Male anal appendages

The presence of a long ovipositor in female specimen supports the hypothesis that the specimens without such a structure are male. The anal appendages were always interpreted as calopterygoid-like, thus consisting of two pairs of long and curved claspers (cerci and paraprocts). Also, Nel et al. (1993: fig. 52) described such appendages from the holotype specimen. The discovery of very curious anal appendages of Turanophlebia vitimensis n. sp. (see below) stipulated the thorough re-examination of these structures in T. eximia . Indeed we could identify appendages of the same type in specimen No. 6222 in coll. Carpenter of MCZ, which is also labelled “ Tarsophlebia eximia Hag. - mas. - Counterpart - Solenhofen - Dr. Krantz” and indicated as “Type”. The previous misinterpretations are based on artifacts of preservation.

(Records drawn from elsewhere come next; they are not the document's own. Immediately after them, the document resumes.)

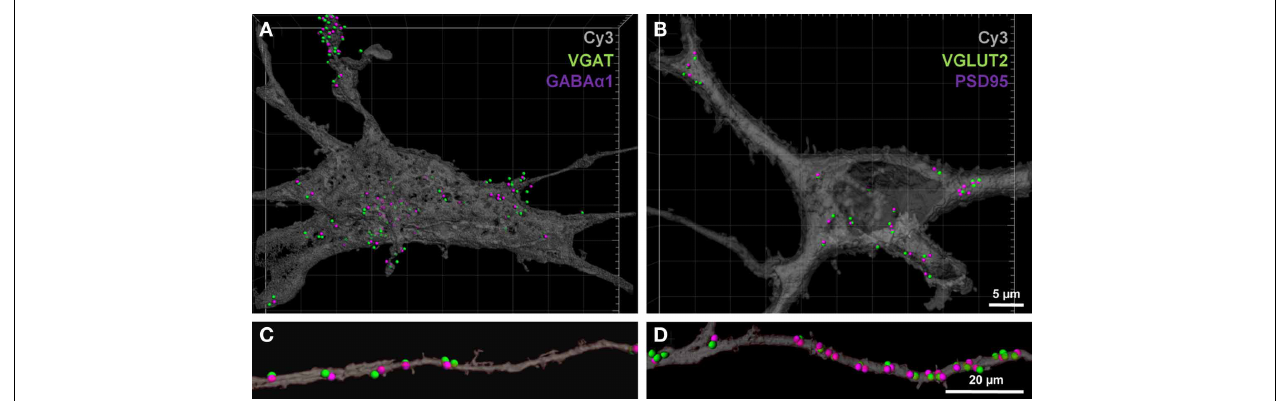
FIGURE 5 | GABAergic and glutamatergic synapses on the somas and distal dendrites of P0 hypoglossal motor neurons. (A) shows a Neurobiotin-filled hypoglossal motor neuron soma and proximal dendrites double-labeled with inhibitory GABAergic synaptic components VGAT (green) and GABA-A receptor subunit α 1 (purple). (B) shows a Neurobiotin-filled hypoglossal motor neuron soma and proximal dendrites double-labeled with excitatory glutamatergic synaptic components VGLUT2 (green) and PSD-95 (purple). Note that the GABAergic synapses are more prevalent than glutamatergic synapses on P0 hypoglossal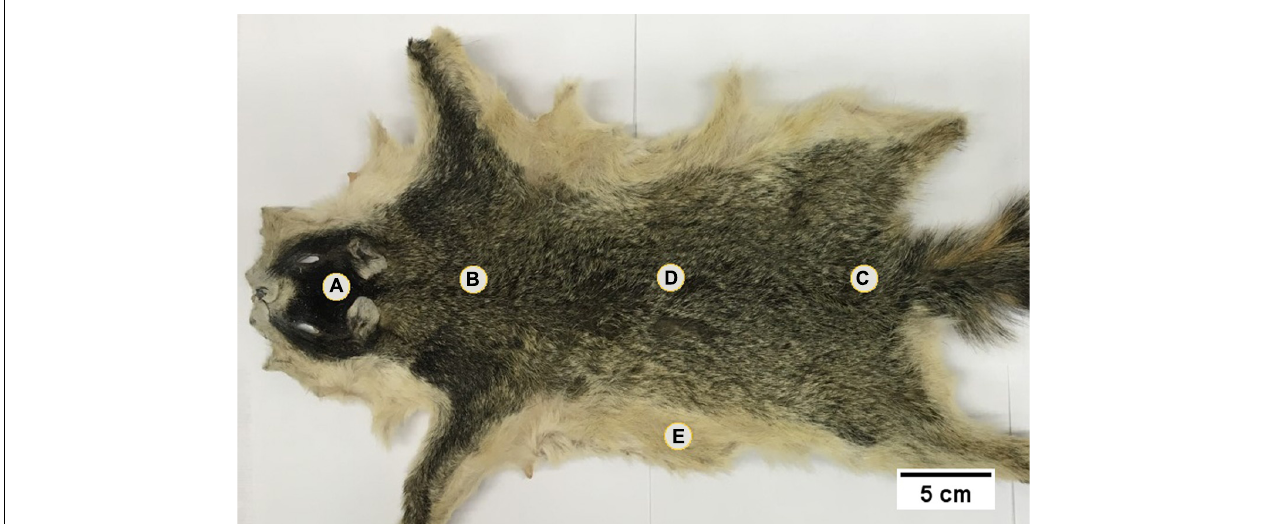
FIGURE 3 | An example of an eastern fox squirrel specimen used to investigate the environmental drivers of color polymorphism. Each circle, scaled to 15 mm diameter, shows the location where we measured coloration using a handheld digital color sensor ( (A) = Head, (B) = Shoulder, (C) = Rump, (D) = Dorsum, (E) =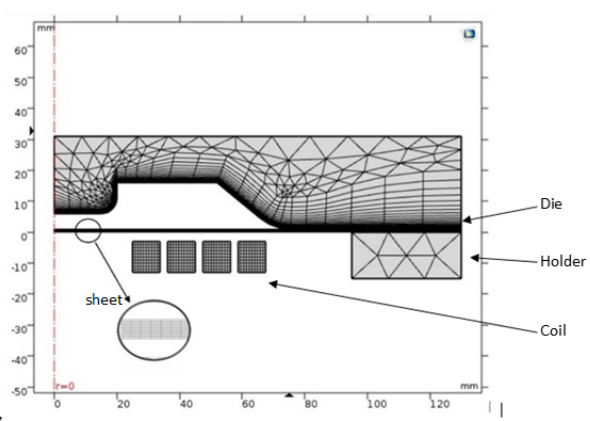
Figure 3. Mesh of EMF closed die for electromagnetic forming of Al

THE STATUS OF THE ENIGMATIC TARSOPHLEBIOPSIS MAYI TILLYARD, 1923

Tillyard (1923) described Tarsophlebiopsis mayi based on two wing fragments that were found in the body chamber of an ammonite from the Upper Jurassic of England. Fraser (1955) revised this specimen and provided a reconstruction of the complete wing. Nel et al. (1993: 92) considered that the holotype of this taxon could be just an aberrant specimen in the plesiomorphic character state “basal separation of the stems of M and Cu with several cross-veins between their stems”. We completely agree with this statement and now formally synonymize Tarsophlebiopsis mayi with Tarsophlebia eximia . The reasons are as follows: Nel et al. (1993: 92) falsified two of the four diagnostic characters mentioned in the original description of Tillyard (1923). Nel et al. (1993: 92) accepted the better-defined primary antenodal cross-veins Ax1 and Ax2 as valid diagnostic character. This state also occurs in Tarsophlebia eximia . Thus, except for two character states (“M and Cu basally separated”; “submedian space with two rows of cells”), all preserved characters (including size and fore wing venation) of Tarsophlebiopsis mayi are absolutely identical with Tarsophlebia eximia . Both taxa are from the Upper Jurassic of Middle Europe. The first mentioned difference is very strange, since this character state (“M and Cu basally separated”) would represent a unique plesiomorphy within Panodonata (= Tarsophlebiidae + Odonata ), which is only known from older and more basal stemgroup representatives of Odonata (e.g., Meganisoptera, Protanisoptera, Triadophlebiomorpha , and Protozygoptera ). All other tarsophlebiids agree with the derived character state of extant odonates. The second character state (“submedian space with two rows of cells”) is in the same area of the wing and could be related to the aberrant structure of veins M and Cu. Therefore, both character states of the holotype of Tarsophlebiopsis mayi could be related to an individual atavistic aberration (also known from other wing venational structures in extant Odonata ), or even as an artifact of preservation. The latter case could occur when the two membranes of the wing are separated and partly detached, which is for example a common phenomenon in amber damselflies.